MEPC — a division of Hermes Real Estate — is shedding three of its seven business parks to allow it to pump at least £400m into Britain’s fast-growing science and technology sectors.
The three sites up for sale through commercial agents Jones Lang LaSalle (JLL) are the mixed-use business parks of Chineham Park in Basingstoke, Hillington Park at Glasgow, and Warrington’s Birchwood Park. The 123 acre-site near Warrington is home to 150 companies, ranging from international brands to start-ups, and provides work for more than 5,000 people.
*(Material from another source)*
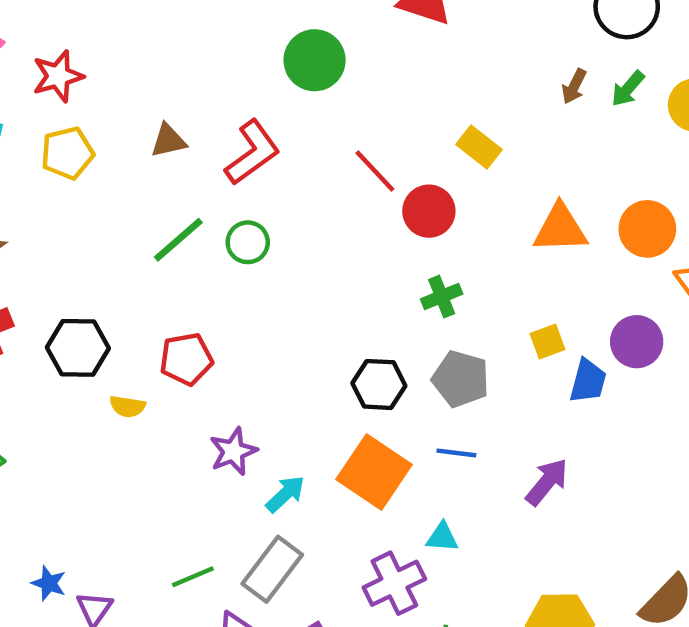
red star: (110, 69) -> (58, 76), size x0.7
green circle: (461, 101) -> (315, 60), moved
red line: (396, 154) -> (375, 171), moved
The decision to off-load four-million sq ft of its traditional business parks is the biggest shake-up of the MEPC portfolio for more than 20 years. “We want to redirect the capital into more innovative investments,” explained Chris Taylor, chief executive of Hermes and chairman of MEPC.
Part of the sell-off profits will be invested in a biotech cluster at MEPC’s Milton Park, near Oxford, and some to kick-start a new business estate at Wellington Place in the centre of Leeds. Milton Park also looks set to benefit from MedCity — the biotech triangle between Oxford, Cambridge and London — launched last month by London Mayor, Boris Johnson (pictured), who claimed the cluster could compete with the giant US bio-tech hubs such as Boston and San Francisco.
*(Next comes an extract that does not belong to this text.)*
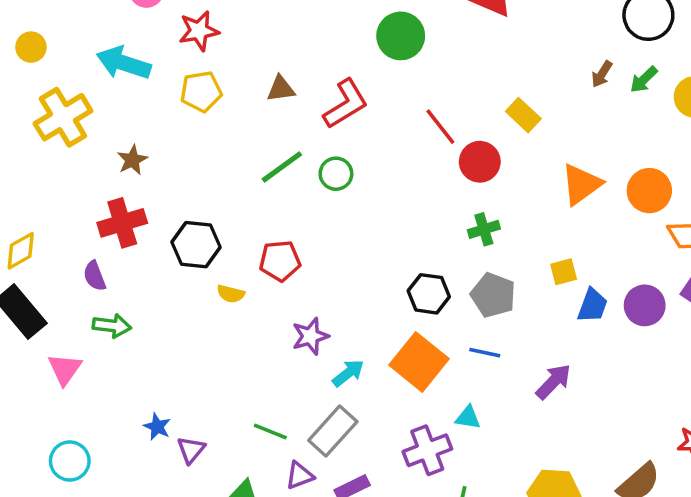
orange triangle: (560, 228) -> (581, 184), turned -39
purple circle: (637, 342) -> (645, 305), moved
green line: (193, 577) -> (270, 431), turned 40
The biggest beneficiary from MEPC’s investment realignment, however, will almost certainly be Silverstone Park, adjacent to the British Grand Prix race track in Northamptonshire, where the company has secured permission for 2.5 million sq ft of industrial and office floorspace. MEPC already has a 999-year lease on the site from the British Racing Drivers’ Club and recently announced plans to target Formula 1 spin-off companies as part of its £14m upgrade of the site.
Taylor said MEPC which, through Hermes manages the BT Pension Fund, would also consider building new science or high-tech focused business parks or buy and revive those that are struggling. “MEPC has the advantage of being close to the occupier, so this change in strategy is being led by occupier demand,” he stressed.
Hermes and MEPC are using the business park sales and subsequent investments to “call the recovery”, concluded the executive. “We think the timing is right now. As a generalisation, nothing much has been built outside London in these sectors for six or seven years, at least not since the crash, and we are now seeing demand improve dramatically … As investors we are trying to anticipate future tenant demand, rather than sit and collect rent from relatively mature assets.”